Looking for any help, suggestions, pointers, tools to use for more research, info, etc... please : )
(Rough) Timing Comparison
I added a small bit of code to both projects that simply counts to 100 million, appends 1 million characters to a StringBuffer, then returns the timing information in nanoseconds (System.nanoTime()).

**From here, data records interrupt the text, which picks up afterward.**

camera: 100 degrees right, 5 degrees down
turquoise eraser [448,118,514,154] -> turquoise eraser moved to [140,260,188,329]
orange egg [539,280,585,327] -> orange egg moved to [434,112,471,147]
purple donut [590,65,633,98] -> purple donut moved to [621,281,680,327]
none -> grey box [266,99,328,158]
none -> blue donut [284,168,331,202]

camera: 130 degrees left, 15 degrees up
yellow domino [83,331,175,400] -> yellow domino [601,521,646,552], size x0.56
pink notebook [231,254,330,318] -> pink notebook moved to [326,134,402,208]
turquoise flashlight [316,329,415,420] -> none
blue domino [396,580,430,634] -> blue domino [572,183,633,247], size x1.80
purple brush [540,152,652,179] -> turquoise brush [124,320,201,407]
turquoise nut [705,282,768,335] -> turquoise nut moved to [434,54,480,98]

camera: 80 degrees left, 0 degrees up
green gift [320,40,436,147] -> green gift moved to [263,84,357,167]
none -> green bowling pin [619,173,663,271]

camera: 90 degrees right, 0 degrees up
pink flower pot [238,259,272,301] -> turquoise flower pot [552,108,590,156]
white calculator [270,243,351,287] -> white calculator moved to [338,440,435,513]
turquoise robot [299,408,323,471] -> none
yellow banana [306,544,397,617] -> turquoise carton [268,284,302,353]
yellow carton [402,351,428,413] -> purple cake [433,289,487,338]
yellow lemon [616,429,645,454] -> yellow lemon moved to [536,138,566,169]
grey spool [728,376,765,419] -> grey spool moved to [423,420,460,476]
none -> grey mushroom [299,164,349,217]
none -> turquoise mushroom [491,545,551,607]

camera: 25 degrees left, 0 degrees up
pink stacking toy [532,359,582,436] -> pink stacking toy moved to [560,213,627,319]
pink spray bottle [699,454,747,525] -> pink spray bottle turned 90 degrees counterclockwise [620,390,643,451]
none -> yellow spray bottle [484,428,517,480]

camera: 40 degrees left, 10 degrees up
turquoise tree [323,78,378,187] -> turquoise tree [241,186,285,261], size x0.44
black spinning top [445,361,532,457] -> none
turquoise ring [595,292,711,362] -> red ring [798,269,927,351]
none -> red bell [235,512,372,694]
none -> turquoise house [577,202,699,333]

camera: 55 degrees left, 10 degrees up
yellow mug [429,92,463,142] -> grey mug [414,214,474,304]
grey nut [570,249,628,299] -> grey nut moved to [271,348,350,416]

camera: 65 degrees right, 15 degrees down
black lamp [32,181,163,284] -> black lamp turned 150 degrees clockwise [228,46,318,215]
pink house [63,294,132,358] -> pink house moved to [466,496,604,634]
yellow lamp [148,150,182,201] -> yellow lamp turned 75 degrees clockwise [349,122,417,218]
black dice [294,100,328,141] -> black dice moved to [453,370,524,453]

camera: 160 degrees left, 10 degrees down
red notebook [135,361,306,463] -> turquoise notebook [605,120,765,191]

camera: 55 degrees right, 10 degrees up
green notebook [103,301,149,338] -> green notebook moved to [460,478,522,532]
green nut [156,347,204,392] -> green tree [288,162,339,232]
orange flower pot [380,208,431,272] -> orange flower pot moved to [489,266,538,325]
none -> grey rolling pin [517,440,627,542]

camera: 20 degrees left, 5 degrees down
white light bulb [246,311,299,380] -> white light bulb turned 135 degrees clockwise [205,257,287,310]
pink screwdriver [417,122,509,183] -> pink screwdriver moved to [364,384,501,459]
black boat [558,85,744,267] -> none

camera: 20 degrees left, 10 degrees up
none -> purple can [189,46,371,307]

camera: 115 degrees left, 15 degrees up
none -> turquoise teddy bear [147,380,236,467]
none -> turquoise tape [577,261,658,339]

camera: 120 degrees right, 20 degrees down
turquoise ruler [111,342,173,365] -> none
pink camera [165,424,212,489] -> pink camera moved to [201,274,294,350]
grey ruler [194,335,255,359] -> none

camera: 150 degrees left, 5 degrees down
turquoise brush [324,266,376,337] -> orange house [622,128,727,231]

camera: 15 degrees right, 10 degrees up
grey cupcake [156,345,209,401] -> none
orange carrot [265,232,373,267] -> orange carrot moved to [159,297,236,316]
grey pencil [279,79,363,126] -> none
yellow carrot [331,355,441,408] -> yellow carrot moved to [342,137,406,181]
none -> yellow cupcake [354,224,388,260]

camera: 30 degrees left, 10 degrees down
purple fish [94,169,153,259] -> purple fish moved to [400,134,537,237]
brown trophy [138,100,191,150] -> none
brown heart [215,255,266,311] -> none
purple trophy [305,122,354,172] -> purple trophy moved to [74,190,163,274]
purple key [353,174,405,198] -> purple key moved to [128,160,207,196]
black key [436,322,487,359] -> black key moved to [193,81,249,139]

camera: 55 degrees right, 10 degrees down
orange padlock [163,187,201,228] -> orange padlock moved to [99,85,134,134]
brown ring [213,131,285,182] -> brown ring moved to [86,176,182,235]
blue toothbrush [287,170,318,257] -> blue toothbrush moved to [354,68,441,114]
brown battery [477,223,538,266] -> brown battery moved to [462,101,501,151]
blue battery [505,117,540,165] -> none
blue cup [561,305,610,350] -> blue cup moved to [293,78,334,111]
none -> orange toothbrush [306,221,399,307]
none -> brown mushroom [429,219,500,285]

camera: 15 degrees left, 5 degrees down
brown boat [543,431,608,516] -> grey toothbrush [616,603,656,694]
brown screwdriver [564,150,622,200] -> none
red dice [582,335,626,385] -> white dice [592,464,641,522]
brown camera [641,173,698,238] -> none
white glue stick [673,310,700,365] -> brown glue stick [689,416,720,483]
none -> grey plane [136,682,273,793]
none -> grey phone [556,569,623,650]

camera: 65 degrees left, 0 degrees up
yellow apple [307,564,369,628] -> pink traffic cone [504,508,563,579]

The following two tests were run back to back :
Fast/Normal Project #1
Counted to 100 million in : 174604ns
Appended 1 million characters to StringBuffer in 13075475ns
Total execution time : 13475805ns
Slow Project #2
Counted to 100 million in : 218954364ns
Appended 1 million characters to StringBuffer in 13098243ns
Total execution time : 450329651ns
Dependency Info
org.apache.poi - 3.9
org.json - 20131018
com.oracle.ucp - 11.2.0.3
com.oracle.ons - 11.2.0.3
com.oracle.ojdbc6 - 11.2.0.3
org.springframework.spring-context - 3.2.3.RELEASE
org.springframework.spring-webmvc - 3.2.3.RELEASE
org.springframework.spring-context-support - 3.2.3.RELEASE
org.aspectj.aspectjrt - 1.7.3
org.aspectj.aspectjweaver - 1.7.3
org.apache.httpcomponents.httpclient - 4.3
org.apache.httpcomponents.httpcore - 4.3
com.google.code.gson - 2.2.2
cglib - 2.2.2
org.codehaus.jackson.jackson-core-asl - 1.9.12
org.codehaus.jackson.jackson-mapper-asl - 1.9.12
com.nimbusds.nimbus-jose-jwt - 2.10.1
org.slf4j.slf4j-api - 1.7.5
ch.qos.logback.logback-classic - 1.0.13
ch.qos.logback.logback-core - 1.0.13
javax.inject - 1
javax.servlet.servlet-api - 2.5
javax.servlet.jsp.jsp-api - 2.1
javax.servlet.jstl - 1.2
org.jsoup - 1.7.2
commons-fileupload - 1.3
com.google.guava - 16.0.1
+1 proprietary internal library
<!-- Test Scope - shouldn't affect deployment -->
junit - 4.11
org.mockito.mockito-core - 1.9.5
org.springframework.spring-test - 3.2.3.RELEASE
org.hsqldb - 2.3.1
commons-dbcp - 1.2.2
org.hamcrest.hamcrest-all - 1.3
com.jayway.jsonpath.json-path - 0.8.1
com.jayway.jsonpath.json-path-assert - 0.8.1
Progress?
While under heavy load today I noticed several HTTP APR threads blocking to wait on logback. (fast) Project #1 does not use logback but log4j instead. That is one of the few dependencies that are different... we may have a culprit. I'll post back when I have more info.